Educational credit scores
Did you know that you may have 50 credit scores? Or more? There are credit scores designed to predict your risk for many different industries. Mortgage and insurance underwriters, auto financing providers and employers all use different scoring models. And there are different versions of each model. These are all different from the ‘educational” score available to consumers.
So don’t expect the free credit score numbers to match what lenders look at when you apply for financing, insurance or a job.
How to improve your credit rating
Not crazy about your credit score? Pay off your bills on time, every time. “Missing payments is one of the fastest ways to tank your credit score,” Lowery says. And aim for low credit utilization. “This is the ratio of credit you’re using compared to the amount of credit available to you,” notes Lowery. “Aim for less than a 30% ratio.”
Pay attention to the amount and types of credit you’re applying for an using. Avoid applying for multiple loans or credit cards in quick succession. Aim for a mix of different types of accounts. “These include student loans, mortgages, auto loans, and credit cards,” Detweiler says.

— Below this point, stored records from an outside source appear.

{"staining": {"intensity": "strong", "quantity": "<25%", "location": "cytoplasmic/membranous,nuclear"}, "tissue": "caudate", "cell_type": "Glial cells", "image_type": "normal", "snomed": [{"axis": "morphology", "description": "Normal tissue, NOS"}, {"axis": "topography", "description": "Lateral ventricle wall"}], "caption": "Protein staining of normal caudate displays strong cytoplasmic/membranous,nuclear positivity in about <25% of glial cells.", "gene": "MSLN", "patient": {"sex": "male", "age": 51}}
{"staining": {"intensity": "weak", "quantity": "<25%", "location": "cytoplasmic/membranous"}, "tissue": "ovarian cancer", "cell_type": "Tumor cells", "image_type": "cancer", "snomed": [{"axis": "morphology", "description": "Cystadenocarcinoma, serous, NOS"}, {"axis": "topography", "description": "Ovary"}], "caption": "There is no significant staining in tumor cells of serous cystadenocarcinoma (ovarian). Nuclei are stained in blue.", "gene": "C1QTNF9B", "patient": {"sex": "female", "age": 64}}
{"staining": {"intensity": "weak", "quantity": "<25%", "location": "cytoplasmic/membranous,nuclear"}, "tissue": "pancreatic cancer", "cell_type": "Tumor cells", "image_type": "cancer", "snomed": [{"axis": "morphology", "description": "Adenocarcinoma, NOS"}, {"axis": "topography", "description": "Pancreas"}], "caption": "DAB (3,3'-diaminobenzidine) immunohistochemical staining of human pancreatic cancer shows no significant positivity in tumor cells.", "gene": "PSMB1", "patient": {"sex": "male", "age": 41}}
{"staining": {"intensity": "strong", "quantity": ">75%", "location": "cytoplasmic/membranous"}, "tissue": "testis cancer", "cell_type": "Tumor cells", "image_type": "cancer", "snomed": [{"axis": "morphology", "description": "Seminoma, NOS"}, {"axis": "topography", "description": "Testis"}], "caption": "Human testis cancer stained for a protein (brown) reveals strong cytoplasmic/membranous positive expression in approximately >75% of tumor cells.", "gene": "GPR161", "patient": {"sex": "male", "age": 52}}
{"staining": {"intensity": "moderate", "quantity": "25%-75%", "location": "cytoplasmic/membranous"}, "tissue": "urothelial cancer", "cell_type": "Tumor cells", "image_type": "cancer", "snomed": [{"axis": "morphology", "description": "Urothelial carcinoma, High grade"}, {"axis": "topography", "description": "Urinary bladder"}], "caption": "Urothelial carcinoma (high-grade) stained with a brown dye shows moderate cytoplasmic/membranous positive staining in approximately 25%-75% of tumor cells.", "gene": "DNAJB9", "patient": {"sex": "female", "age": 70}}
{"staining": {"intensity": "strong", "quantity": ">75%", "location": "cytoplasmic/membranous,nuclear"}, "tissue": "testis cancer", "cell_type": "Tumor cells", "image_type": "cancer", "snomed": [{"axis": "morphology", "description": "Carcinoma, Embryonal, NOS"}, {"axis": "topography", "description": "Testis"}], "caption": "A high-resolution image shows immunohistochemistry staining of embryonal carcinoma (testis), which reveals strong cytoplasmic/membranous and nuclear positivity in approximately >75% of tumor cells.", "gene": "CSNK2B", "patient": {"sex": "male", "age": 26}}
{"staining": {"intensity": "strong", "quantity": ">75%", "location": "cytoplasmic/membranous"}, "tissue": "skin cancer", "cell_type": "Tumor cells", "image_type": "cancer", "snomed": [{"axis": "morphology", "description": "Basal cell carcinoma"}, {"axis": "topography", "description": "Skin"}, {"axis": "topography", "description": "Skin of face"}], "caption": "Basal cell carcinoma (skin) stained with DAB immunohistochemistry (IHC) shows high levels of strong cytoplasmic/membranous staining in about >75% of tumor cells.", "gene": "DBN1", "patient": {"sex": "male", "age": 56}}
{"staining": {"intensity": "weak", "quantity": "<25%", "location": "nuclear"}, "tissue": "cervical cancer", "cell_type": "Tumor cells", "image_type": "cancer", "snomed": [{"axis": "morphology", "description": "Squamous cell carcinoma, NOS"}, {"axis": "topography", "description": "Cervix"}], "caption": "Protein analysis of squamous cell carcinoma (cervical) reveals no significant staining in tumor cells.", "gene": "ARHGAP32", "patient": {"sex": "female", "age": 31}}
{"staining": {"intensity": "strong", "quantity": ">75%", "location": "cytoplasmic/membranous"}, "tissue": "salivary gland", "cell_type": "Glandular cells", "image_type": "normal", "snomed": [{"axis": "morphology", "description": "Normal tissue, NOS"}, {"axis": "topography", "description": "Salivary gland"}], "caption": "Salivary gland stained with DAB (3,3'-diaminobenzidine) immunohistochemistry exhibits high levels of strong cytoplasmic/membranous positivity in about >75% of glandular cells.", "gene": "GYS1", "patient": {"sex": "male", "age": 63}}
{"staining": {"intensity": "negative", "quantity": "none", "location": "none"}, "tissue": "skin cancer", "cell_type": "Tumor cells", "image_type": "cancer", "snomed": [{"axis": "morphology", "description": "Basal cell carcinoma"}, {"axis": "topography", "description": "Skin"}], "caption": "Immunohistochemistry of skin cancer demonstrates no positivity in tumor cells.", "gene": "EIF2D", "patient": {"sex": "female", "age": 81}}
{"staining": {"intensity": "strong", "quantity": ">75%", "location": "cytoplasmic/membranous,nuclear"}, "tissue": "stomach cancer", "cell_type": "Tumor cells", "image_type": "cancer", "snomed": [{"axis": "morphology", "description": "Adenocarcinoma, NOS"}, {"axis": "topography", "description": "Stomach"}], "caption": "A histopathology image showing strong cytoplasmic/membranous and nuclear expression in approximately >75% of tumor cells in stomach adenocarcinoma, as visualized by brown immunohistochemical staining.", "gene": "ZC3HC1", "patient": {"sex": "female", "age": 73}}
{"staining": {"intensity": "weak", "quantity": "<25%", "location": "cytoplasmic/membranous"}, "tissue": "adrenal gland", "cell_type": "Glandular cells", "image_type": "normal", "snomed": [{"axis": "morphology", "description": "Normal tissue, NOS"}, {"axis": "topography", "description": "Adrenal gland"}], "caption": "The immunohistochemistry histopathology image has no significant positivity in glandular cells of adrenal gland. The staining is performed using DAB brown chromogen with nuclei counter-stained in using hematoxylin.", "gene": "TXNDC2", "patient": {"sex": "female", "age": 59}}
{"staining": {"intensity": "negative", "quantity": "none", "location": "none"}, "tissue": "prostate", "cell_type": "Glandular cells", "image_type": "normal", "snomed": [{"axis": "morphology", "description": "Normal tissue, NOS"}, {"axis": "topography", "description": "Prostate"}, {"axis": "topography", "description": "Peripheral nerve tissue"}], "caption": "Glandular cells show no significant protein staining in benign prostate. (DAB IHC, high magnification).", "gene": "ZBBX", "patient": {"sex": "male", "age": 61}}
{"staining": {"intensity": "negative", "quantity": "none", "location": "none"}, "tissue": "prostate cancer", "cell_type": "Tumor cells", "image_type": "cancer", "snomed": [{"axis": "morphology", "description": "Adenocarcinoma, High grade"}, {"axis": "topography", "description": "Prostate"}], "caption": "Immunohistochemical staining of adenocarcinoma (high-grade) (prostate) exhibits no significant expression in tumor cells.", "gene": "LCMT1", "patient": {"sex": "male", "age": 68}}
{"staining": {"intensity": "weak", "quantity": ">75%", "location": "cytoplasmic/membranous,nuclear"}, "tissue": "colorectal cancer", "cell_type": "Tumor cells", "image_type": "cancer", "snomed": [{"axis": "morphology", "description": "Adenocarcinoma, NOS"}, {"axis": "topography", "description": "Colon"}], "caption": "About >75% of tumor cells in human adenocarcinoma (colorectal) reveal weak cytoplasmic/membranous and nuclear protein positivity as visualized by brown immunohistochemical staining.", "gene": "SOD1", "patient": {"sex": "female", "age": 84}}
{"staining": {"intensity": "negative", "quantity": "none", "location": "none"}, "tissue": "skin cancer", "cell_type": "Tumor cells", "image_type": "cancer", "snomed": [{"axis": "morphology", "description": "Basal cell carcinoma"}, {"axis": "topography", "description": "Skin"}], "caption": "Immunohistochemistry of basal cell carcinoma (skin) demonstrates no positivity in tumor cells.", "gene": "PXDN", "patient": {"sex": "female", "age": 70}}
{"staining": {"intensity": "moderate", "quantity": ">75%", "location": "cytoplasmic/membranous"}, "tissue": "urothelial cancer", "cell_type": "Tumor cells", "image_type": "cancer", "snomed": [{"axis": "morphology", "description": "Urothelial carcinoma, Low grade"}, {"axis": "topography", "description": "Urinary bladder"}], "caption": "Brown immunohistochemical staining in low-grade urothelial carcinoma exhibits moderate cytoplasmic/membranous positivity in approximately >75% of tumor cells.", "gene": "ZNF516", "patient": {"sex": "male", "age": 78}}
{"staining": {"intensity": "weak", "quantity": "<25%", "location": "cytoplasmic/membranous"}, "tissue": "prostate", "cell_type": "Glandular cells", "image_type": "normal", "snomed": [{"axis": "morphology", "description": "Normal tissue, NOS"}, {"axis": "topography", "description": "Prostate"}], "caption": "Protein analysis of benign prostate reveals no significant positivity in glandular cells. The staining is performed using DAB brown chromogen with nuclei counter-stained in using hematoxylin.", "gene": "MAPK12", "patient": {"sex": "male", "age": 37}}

If you’re trying to establish or re-establish credit, ask a friend or relative with great credit to add you to an account or two as an authorized user. You don;t actually need to use their credit or even know the account number. “Say a spouse or close family member you trust has a credit card with a perfect payment history and low balances. If so, ask if they would add you as an authorized user,” advises Detweiler. “Typically, the entire account history will then appear on your credit reports.”
It’s important to know what’s on your credit history. Then track your progress and watch your credit score improve.